Worker-owned cooperatives—where every worker, not just management and shareholders, can own an equal stake in the company and gets to fully benefit from the company’s growth—are entering the anti-capitalist zeitgeist as an antidote to the dominant “winner-take-all” model.
For Jones, the cooperative model became a north star, a way to democratize ownership and control of the business while maintaining a non-hierarchical workplace. “As a worker co-op, my team votes me down sometimes, but that’s how we get the best decision for the group,” Jones notes. “I think any strong organization should be structured that way, where there’s not just one person who can make decisions for the whole group.” A recent collective decision was to launch a line of CBD-infused nut milks, making Pecan Milk Co-op one of the only dairy-alternative companies in the U.S. to do so. They make and package their products at Leaven, a Black-owned collaborative kitchen space in Decatur, Georgia.
In addition to the new product line, the team now includes 10 worker-owners. The cost of a share to buy into full worker-ownership is $1,450, but workers can choose to contribute sweat equity toward that sum from their hourly pay, starting at $7.25 an hour. Once they reach full worker-owner status, that rate goes up to $15 an hour, and the company has its sights set on increasing wages and adding benefits as the business continues to grow. Any portion of net profits not reinvested into the business are shared equally among all worker-owners.
But getting to a point of profitability has not been straightforward. It is no secret that in the face of institutional and systemic racism, Black entrepreneurs struggle. Compared to white-owned businesses, Black-owned businesses are almost three times as likely to be less profitable due to a chronic lack of access to capital.
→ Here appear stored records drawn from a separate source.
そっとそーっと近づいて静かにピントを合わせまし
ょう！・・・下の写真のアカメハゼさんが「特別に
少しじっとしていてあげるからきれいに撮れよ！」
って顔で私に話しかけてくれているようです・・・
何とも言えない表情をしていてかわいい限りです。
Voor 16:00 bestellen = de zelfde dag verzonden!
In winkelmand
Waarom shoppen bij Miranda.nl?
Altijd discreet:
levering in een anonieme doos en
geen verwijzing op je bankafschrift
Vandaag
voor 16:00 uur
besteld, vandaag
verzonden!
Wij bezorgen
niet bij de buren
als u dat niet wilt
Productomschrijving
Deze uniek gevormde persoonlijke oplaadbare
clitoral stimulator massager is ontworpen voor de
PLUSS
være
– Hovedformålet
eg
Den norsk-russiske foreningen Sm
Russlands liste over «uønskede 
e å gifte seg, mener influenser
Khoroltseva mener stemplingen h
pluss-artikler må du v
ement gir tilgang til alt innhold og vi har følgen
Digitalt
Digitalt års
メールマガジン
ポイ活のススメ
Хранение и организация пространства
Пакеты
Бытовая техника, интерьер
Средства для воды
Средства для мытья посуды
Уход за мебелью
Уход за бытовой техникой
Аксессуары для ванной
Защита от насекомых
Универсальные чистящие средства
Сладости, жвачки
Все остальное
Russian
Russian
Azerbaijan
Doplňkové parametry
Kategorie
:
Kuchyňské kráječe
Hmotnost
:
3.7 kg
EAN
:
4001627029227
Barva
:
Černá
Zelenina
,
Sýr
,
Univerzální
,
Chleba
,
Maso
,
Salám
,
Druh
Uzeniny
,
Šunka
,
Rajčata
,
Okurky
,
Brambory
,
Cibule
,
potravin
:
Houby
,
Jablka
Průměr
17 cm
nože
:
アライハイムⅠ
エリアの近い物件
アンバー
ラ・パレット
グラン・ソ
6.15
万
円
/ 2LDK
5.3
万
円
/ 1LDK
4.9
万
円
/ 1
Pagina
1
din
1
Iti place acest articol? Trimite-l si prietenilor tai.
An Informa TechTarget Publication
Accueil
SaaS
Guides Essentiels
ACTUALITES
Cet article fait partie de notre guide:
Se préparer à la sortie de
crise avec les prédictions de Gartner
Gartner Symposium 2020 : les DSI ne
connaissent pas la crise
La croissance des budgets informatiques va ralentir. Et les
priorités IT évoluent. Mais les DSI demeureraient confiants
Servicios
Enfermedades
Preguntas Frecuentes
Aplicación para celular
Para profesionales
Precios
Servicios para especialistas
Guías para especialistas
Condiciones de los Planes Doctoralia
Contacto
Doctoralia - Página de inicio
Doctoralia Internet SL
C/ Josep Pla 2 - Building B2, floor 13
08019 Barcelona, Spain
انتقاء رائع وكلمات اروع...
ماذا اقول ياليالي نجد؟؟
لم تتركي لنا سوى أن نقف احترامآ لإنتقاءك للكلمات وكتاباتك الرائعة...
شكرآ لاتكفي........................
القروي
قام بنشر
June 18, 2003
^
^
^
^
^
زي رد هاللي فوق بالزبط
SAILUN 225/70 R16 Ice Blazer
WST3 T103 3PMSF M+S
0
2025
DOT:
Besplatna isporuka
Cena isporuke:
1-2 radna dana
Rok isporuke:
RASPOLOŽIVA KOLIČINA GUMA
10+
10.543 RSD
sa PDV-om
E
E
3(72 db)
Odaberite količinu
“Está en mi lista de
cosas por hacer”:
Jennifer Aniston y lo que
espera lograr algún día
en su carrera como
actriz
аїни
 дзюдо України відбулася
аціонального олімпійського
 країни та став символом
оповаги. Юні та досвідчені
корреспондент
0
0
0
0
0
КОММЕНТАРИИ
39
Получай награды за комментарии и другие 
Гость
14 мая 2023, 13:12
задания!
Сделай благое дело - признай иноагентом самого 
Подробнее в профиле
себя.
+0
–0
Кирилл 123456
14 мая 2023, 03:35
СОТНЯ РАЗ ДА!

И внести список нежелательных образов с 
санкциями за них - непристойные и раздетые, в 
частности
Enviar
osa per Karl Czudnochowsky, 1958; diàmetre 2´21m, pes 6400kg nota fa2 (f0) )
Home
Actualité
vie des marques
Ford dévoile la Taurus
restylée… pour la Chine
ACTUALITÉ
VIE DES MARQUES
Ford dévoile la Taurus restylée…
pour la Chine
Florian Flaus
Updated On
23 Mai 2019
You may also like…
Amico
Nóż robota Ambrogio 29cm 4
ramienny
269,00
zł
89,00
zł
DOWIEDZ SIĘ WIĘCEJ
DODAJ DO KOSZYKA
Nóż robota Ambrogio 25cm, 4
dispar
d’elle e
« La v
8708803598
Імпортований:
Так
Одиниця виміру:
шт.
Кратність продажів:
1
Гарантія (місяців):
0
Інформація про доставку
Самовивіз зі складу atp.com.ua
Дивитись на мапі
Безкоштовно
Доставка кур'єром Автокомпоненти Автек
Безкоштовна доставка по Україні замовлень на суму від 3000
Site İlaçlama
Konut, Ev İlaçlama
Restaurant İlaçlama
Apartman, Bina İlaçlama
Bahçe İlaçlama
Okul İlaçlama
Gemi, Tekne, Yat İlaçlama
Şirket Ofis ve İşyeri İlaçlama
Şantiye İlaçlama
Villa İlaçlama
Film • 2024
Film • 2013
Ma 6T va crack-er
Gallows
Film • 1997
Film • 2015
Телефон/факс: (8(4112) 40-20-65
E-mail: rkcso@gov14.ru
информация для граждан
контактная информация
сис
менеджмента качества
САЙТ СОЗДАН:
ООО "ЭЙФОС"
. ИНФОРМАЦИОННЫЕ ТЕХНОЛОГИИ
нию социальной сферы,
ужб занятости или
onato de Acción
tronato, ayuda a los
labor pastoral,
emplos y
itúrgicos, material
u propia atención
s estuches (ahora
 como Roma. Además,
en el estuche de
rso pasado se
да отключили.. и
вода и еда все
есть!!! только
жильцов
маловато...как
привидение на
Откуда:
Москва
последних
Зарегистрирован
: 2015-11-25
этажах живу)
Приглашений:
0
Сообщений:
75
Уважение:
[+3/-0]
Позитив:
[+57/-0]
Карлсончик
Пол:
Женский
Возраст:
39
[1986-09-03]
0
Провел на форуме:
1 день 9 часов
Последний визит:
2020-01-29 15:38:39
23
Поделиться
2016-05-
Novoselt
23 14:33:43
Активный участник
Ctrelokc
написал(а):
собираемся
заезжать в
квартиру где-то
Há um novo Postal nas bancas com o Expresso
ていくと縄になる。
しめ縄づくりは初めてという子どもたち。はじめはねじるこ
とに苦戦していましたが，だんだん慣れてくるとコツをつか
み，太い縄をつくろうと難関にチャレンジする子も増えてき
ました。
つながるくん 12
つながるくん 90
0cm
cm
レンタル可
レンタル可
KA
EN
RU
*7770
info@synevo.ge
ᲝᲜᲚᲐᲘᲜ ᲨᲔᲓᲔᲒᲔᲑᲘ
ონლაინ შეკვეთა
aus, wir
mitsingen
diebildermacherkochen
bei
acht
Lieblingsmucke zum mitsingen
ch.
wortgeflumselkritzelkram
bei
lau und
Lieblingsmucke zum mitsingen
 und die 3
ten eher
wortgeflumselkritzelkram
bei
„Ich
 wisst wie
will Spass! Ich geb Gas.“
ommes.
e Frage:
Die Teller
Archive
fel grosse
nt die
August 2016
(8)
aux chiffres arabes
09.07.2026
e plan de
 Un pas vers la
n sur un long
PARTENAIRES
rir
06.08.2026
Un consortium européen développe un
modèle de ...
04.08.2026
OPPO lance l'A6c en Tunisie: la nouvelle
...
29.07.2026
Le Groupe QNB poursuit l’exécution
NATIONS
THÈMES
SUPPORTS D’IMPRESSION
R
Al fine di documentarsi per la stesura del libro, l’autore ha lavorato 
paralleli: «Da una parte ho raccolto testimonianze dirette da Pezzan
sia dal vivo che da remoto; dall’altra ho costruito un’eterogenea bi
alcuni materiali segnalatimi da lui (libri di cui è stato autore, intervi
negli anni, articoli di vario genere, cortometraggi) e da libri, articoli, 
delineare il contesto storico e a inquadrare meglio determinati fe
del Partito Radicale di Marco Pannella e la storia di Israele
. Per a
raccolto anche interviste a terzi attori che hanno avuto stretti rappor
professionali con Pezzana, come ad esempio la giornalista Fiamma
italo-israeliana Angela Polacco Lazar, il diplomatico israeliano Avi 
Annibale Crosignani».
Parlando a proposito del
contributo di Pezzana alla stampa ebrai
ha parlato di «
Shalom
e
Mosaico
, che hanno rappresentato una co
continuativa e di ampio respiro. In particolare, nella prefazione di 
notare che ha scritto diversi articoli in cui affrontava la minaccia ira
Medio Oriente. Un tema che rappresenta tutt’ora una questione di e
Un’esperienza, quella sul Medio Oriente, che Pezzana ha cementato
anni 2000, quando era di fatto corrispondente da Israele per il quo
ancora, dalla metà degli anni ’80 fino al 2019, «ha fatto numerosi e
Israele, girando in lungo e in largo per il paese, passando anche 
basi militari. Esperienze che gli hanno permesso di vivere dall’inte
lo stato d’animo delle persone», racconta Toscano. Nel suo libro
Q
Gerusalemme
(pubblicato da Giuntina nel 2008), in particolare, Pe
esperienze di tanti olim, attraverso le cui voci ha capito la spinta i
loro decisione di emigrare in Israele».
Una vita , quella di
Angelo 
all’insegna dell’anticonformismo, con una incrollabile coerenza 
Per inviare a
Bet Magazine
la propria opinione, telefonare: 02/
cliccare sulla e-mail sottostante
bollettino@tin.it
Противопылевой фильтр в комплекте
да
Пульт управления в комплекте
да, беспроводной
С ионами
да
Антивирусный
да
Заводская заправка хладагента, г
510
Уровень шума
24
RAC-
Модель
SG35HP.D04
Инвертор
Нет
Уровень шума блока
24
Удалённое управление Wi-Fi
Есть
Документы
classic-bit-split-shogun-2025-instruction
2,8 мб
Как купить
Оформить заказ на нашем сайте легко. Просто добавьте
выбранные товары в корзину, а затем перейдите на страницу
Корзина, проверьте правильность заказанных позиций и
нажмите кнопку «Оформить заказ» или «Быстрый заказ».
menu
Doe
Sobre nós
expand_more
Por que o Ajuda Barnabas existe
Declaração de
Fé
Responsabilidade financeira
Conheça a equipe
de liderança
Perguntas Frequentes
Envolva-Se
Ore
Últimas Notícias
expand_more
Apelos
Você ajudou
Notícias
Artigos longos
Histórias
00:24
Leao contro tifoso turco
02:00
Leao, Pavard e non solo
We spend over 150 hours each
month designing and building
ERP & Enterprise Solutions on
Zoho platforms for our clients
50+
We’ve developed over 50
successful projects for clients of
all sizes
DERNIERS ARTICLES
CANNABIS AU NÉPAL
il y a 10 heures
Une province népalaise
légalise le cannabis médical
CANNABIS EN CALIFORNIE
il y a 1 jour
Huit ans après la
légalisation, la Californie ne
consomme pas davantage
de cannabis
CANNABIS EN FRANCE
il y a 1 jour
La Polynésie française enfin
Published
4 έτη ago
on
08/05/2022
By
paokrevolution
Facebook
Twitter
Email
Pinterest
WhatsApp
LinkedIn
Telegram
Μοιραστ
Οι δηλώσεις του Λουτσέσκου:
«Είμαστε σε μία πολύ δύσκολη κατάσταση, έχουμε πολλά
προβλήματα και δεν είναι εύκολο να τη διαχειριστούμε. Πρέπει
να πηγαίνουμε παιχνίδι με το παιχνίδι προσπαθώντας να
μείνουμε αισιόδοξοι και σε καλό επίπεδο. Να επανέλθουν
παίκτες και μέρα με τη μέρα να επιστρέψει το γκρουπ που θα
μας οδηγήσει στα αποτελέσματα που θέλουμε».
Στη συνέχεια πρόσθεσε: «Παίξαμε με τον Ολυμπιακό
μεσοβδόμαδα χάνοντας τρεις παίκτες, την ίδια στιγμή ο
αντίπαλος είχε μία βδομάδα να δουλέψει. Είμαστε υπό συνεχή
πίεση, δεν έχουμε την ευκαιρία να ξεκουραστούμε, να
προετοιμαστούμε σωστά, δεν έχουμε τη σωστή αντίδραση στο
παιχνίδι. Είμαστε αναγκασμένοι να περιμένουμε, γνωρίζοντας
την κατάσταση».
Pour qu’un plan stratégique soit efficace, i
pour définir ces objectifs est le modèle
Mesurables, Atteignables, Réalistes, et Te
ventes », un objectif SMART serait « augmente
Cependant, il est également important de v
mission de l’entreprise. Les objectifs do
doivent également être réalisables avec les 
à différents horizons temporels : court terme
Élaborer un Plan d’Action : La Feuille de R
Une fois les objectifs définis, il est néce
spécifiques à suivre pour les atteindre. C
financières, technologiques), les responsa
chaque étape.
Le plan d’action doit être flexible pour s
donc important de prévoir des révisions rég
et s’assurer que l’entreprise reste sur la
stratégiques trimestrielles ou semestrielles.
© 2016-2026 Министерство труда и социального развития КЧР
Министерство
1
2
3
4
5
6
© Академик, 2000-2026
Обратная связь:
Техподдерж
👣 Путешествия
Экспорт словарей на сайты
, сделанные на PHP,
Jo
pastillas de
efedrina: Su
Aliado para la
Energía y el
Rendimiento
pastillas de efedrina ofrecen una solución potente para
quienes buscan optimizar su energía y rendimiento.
Building Pecan Milk Co-op gave Jones front-row tickets to the classic catch-22 of bootstrapping a food business, with the double whammy of doing so while Black. Soon after the company launched, Jones lost their barista job and with that, what little money they were able to save and put toward the co-op. While the brand was gaining traction at farmers markets—growing from a couple of locations to more than a dozen markets fairly quickly—placements in grocery stores proved harder.
To buy the ingredients and supplies necessary to grow revenue through large grocery store orders, they needed capital. But Jones, who was housing-insecure at the time, didn’t have the necessary credit score or financial standing to qualify for small business loans. That, coupled with microaggressions from grocery store managers and others in power, only reinforced the significance of what they were building: a company where queer Black people could show up fully, as their whole selves, and have the means to a dignified livelihood.
Eventually, Pecan Milk received their first grocery order from Sevananda, Atlanta’s longest standing grocery co-op, but scaling up further was impossible without access to capital. Most product-based businesses, on average, need $30,000 to launch and grow. In the grocery industry, supply chain norms mean smaller vendors like Pecan Milk only get paid a month after they deliver the product, but to make the product, they still have to pay their suppliers on time.
Jones learned about payment terms like Net 30 through trial and error, and the consequences weren’t just fiscal, they were physical. “I have lots of knowledge about our business and industry, but a lot of that knowledge lives in my body, you know?” Jones says. “I’ve had the experience of not having money [after making and delivering our product]. I’ve been hungry, and I can still feel that in my body, for better or worse.”